Omega_b_min, Omega_b_max, nOmega_b = 0.03, 0.06, 10
w_min, w_max, nw = -0.9, -1.1, 10
Omega_b_vals = np.linspace(Omega_b_min, Omega_b_max, nOmega_b)
w_vals = np.linspace(w_min, w_max, nw)

# Now loop over our cosmological parameter combinations and save the results in a 2D array
dist_vals = np.empty((nOmega_b,nw))
for i, Omega_b in enumerate(Omega_b_vals):
    for j, w in enumerate(w_vals):
        dist_vals[i,j] = # **Add your code here**
        
# Now build our 2D interpolator. Try and follow the method we used for the 
# 1D interpolator and the equations given above.
def bilinear_interpolator(x, y, xi, yj, zij):
    
    # Let's loop over all the x and y values we passed in
    z = np.empty((len(x),len(y)))
    for i, xval in enumerate(x): 
        for j, yval in enumerate(y): 

            # First find the values of x_{0} and x_{1}. **Add your code here**

            # Now find the values of y_{0} and y_{1}. **Add your code here**
            
            # Now find the corresponding distances at the four points we need. **Add your code here**

            # Now compute z using the formula from above. **Add your code here**
            z[i,j] = 

    return z


# Let's test the interpolator by making plots of the interpolator vs. a few true CAMB values (not the ones we used
# as input!) when one axis is fixed
ntest = 10
interpolator_Omega_b = np.linspace(1.001*Omega_b_min, 0.999*Omega_b_max, 1000)
interpolator_w = np.linspace(1.001*w_min, 0.999*w_max, 1000)
CAMB_Omega_b = (0.999*Omega_b_max-1.001*Omega_b_min)*np.random.rand(ntest) + 1.001*Omega_b_min
CAMB_w = (0.999*w_max-1.001*w_min)*np.random.rand(ntest) + 1.001*w_min

test_vals = np.empty(ntest)
for i, Omega_b in enumerate(CAMB_Omega_b):
    test_vals[i] = run_camb(Omega_bh2=Omega_b*0.6766**2)

fig = plt.figure()
ax = fig.add_axes([0, 0, 1, 1])
ax.plot(interpolator_Omega_b, bilinear_interpolator(interpolator_Omega_b, [-1.0], Omega_b_vals, w_vals, dist_vals), color='k', linestyle='-', linewidth=1.3, zorder=1)
ax.plot(CAMB_Omega_b, test_vals, color='r', marker='o', linestyle='None', zorder=5)
ax.set_title(r'$Fixed\,w$')
ax.set_xlabel(r'$\Omega_{b}$')
ax.set_ylabel(r'$\mathrm{Comoving\,Distance\,to\,z=0.2\,(h^{-1}\,\mathrm{Mpc})}$')
plt.show()

test_vals = np.empty(ntest)
for i, w in enumerate(CAMB_w):
    test_vals[i] = run_camb(DE_EoS=w)

fig = plt.figure()
ax = fig.add_axes([0, 0, 1, 1])
ax.plot(interpolator_w, bilinear_interpolator([0.02242/0.6766**2], interpolator_w, Omega_b_vals, w_vals, dist_vals).T, color='k', linestyle='-', linewidth=1.3, zorder=1)
ax.plot(CAMB_w, test_vals, color='r', marker='o', linestyle='None', zorder=5)
ax.set_title(r'$Fixed\,\Omega_{b}$')
ax.set_xlabel(r'$w$')
ax.set_ylabel(r'$\mathrm{Comoving\,Distance\,to\,z=0.2\,(h^{-1}\,\mathrm{Mpc})}$')
plt.show()

SyntaxError: invalid syntax (<ipython-input-3-d35a8a9de8ee>, line 29)

Do the plots above seem correct?

#### Building the interpolator for all the observables
So we've managed to build a function that will return the comoving distance for us without us having to call CAMB each time, speeding up how fast we can compute this.

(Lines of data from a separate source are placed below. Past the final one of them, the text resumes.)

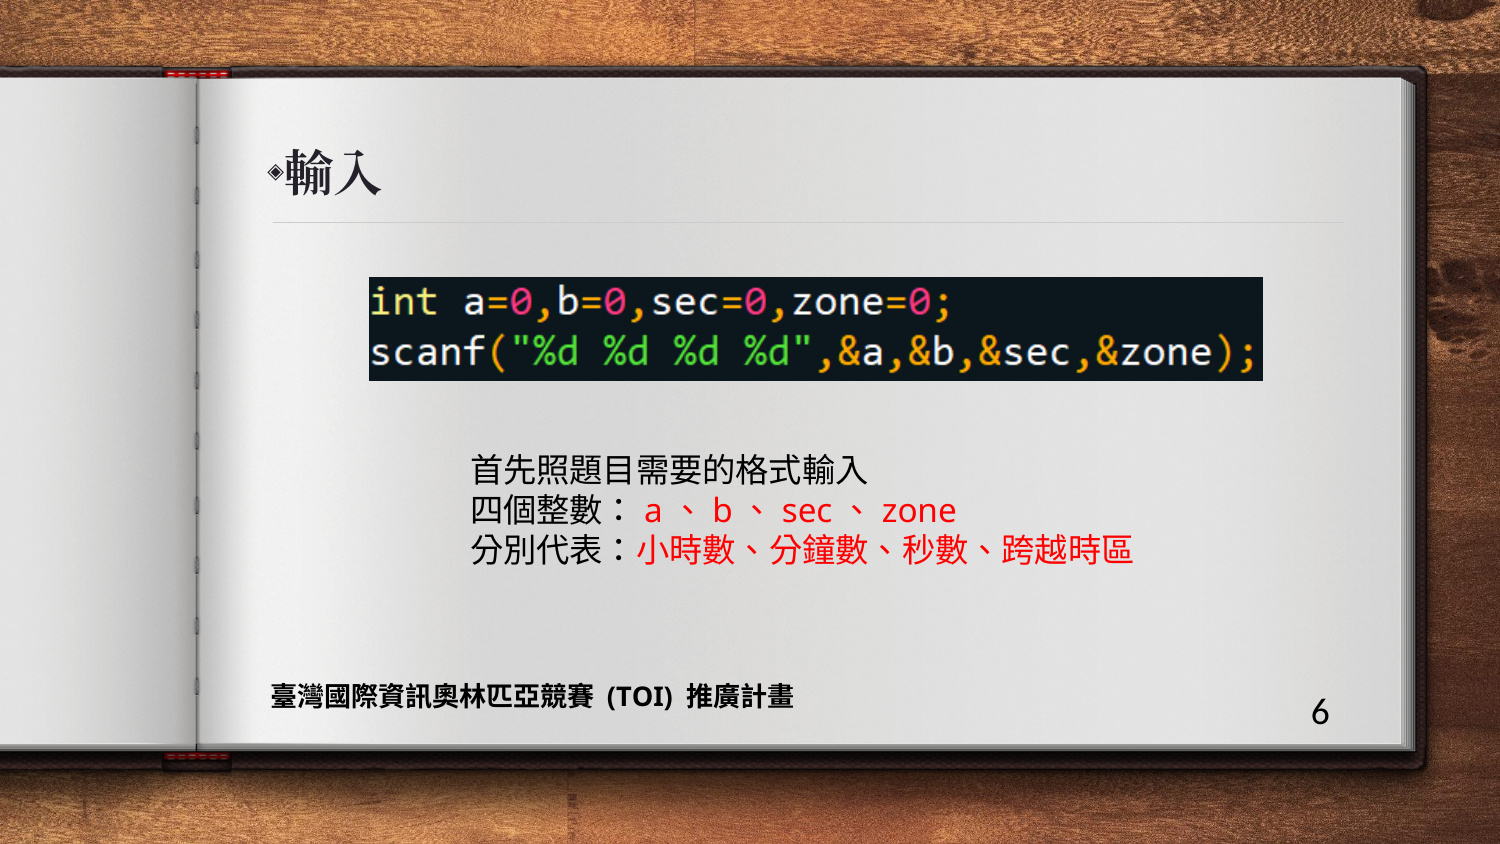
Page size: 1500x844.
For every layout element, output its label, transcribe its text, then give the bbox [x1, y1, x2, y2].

text_box 首先照題目需要的格式輸入 四個整數：a、b、sec、zone 分別代表：小時數、分鐘數、秒數、跨越時區 [455, 441, 1178, 619]
text_box [1295, 672, 1386, 737]
list 輸入 [252, 126, 1194, 216]
picture [369, 277, 1263, 381]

We can use the same procedure to build interpolators for all the observables we are interested in.

The observables we will be using in the next notebook are: The CMB TT, TE and EE power spectra at different $\ell$ values, the value of the BAO parameter $r_{s}/D_{V}$ at four different redshifts, and the power spectrum values at a bunch of $k$-values *and* four different redshifts.

In preparation, have a think about how you could build such a set of interpolators *for your cosmological parameters*. Do you know how to modify the above 2D example for the parameters you are interested in? What would be the best way to deal with the fact you will need to interpolate for a whole range of $\ell$ and $k$ values?